K. Kelliher1, P. Kyros1, C. Falank1, L. Cattin1, D. Cullinane1, F. Sheppard1 1MaineHealth Maine Medical Center, Portland, ME, USA
Introduction: Hemorrhage remains the leading cause of preventable death in trauma. The early empiric administration of tranexamic acid (TXA) has been shown to decrease mortality in trauma. However, studies have reported an increase in venous thromboembolic complications in patients receiving TXA. Recent studies have reported use of TXA in elderly patients with hip fractures without increased incidence of deep vein thromboses (DVTs). The benefits of empiric use of TXA in geriatric trauma patients remains to be elucidated. In our investigation, we sought to determine the impact of empiric TXA administration in geriatric trauma patients with respect to mortality, blood product use, and incidence of DVT and pulmonary embolism (PE).
Methods: A retrospective 10.5-year review of a single rural level 1 trauma center registry was performed. Patients ≥ 65 years of age who received early empiric TXA between January 1, 2014 and July 30, 2024, were included. A matched cohort for Injury Severity Score (ISS), Abbreviated Injury Scale (AIS), gender, age and who received ³ 1 unit of blood product control group was identified and used in a 2:1 (no TXA: TXA) paired case-control study. Statistics were performed using Fisher’s exact test and chi-squared test with p<0.05 for significance.

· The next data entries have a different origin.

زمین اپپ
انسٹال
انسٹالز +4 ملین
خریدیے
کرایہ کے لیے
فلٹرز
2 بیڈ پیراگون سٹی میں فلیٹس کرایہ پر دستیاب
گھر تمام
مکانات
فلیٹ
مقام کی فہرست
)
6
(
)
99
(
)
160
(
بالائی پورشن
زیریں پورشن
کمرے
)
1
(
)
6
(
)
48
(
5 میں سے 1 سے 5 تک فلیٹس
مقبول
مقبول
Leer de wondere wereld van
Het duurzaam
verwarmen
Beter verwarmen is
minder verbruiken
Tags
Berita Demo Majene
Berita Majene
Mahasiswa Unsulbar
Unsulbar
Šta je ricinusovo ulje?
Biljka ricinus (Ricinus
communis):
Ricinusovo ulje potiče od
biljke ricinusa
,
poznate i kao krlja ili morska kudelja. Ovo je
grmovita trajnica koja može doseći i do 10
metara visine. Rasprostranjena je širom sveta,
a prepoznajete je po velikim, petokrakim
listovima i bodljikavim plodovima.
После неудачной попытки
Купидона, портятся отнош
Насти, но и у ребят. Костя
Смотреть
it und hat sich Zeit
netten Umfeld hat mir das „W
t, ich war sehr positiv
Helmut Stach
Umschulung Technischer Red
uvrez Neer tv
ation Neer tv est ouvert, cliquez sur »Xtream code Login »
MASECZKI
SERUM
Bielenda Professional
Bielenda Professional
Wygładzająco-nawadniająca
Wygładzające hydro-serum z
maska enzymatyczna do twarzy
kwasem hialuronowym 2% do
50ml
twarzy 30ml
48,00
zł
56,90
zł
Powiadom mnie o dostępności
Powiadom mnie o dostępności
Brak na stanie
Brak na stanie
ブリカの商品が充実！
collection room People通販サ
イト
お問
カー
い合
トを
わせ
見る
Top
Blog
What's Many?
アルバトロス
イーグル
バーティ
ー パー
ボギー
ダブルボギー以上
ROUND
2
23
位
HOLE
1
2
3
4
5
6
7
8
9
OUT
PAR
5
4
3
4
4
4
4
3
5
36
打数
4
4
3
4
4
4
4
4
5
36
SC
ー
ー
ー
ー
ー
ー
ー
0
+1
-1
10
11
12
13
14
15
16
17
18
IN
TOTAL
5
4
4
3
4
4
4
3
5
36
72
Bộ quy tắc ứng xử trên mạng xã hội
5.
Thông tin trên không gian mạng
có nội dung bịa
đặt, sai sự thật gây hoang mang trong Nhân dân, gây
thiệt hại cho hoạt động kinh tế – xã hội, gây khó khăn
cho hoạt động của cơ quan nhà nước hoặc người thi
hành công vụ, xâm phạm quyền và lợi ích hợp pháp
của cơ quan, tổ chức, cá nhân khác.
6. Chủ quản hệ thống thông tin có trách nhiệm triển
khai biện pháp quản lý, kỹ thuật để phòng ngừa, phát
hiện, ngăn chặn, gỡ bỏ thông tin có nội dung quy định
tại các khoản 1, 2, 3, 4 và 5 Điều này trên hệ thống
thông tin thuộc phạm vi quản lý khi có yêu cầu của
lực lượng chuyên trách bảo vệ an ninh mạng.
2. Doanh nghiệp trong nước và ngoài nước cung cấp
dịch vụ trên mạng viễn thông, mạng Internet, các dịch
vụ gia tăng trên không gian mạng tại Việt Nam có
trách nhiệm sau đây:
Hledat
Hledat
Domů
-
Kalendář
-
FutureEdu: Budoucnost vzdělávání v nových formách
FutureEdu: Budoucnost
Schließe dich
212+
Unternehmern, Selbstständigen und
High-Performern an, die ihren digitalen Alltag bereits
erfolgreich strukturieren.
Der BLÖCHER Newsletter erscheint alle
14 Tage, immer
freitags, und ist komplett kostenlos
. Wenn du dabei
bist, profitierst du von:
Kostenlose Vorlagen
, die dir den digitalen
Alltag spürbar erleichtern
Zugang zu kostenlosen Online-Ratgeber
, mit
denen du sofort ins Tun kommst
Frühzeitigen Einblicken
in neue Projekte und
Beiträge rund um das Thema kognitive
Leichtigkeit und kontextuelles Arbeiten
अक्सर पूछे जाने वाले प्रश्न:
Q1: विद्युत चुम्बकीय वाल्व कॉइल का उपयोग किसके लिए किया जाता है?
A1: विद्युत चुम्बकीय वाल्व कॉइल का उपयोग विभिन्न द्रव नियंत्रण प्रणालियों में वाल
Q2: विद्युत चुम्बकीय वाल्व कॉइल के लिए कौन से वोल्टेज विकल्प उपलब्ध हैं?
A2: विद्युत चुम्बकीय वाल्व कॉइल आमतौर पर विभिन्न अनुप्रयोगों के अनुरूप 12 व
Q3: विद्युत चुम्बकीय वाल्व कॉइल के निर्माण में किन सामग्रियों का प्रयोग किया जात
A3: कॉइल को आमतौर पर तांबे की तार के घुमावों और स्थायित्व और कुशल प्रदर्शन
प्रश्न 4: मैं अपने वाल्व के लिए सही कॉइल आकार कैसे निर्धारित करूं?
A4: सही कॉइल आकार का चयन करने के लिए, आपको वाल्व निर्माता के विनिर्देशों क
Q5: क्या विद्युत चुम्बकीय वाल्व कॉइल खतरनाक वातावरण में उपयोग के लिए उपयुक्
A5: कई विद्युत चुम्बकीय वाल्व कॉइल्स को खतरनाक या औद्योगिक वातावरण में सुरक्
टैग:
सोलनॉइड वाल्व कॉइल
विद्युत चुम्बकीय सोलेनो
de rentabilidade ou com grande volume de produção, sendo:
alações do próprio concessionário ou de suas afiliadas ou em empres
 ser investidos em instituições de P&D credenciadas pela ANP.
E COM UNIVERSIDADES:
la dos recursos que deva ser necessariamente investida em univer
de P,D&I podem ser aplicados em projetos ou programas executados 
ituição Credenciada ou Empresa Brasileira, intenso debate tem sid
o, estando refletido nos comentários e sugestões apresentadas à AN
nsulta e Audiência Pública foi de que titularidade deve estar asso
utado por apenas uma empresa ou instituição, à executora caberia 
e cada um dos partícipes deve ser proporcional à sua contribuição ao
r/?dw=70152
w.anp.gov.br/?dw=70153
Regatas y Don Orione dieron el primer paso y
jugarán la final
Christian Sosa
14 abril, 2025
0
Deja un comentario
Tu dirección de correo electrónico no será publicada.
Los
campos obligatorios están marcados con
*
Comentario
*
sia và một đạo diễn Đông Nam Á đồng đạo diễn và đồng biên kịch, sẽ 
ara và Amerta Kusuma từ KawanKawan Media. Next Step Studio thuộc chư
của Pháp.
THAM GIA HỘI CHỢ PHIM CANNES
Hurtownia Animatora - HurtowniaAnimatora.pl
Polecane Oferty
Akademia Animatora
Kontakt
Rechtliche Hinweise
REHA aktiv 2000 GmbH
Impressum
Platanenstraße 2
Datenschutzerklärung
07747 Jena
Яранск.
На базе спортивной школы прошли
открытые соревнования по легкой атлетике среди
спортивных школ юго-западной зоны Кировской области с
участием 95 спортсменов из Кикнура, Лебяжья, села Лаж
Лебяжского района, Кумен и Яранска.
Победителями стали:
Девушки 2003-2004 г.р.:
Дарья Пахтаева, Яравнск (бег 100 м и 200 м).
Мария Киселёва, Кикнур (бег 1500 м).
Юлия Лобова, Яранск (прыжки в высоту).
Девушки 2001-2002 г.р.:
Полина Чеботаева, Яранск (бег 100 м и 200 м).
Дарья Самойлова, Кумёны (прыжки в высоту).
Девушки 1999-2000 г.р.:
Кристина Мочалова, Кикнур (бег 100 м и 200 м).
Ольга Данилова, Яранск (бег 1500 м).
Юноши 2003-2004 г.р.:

Results: Twenty-one patients received empiric TXA met inclusion criteria. There was no difference in the TXA cohort and the matched cohort for age (78 ± 7.1; 78.6 ± 8.4), ISS (18.5 ± 11.5; 17 ± 7.5), AIS head (3 ±1.6; 3. ± 1.3), AIS thorax (2.5 ± 0.9; 2.6 ± 0.8), AIS abdomen (2.9 ± 1.2; 2.4 ± 1.3); AIS spine (2.25 ± 0.7; 2.25 ± 0.4); and lower extremity AIS (2.25 ± 0.9; 2.15 ± 0.9). Mortality was the same in both groups (19%) and there was no significant difference in DVT/PE (0.33, p<0.05), or blood product transfusions.
Conclusion: In this single rural level 1 trauma center our 10.5 yr retrospective cohort study did not demonstrate an increase in mortality, DVT, PE, or blood product use with empiric TXA use in geriatric trauma. Our trauma center serves a state with the oldest per capita population in the United States, and it is surprising that relatively few geriatric trauma patients received TXA empirically. The results of our study are encouraging regarding TXA’s safety profile in this population, but definitive conclusions cannot be made. Our study was limited by the number enrolled and the matched retrospective cohort methodology. Further clarification and studies of the use of TXA in geriatric trauma is warranted and would likely require multicenter collaboration.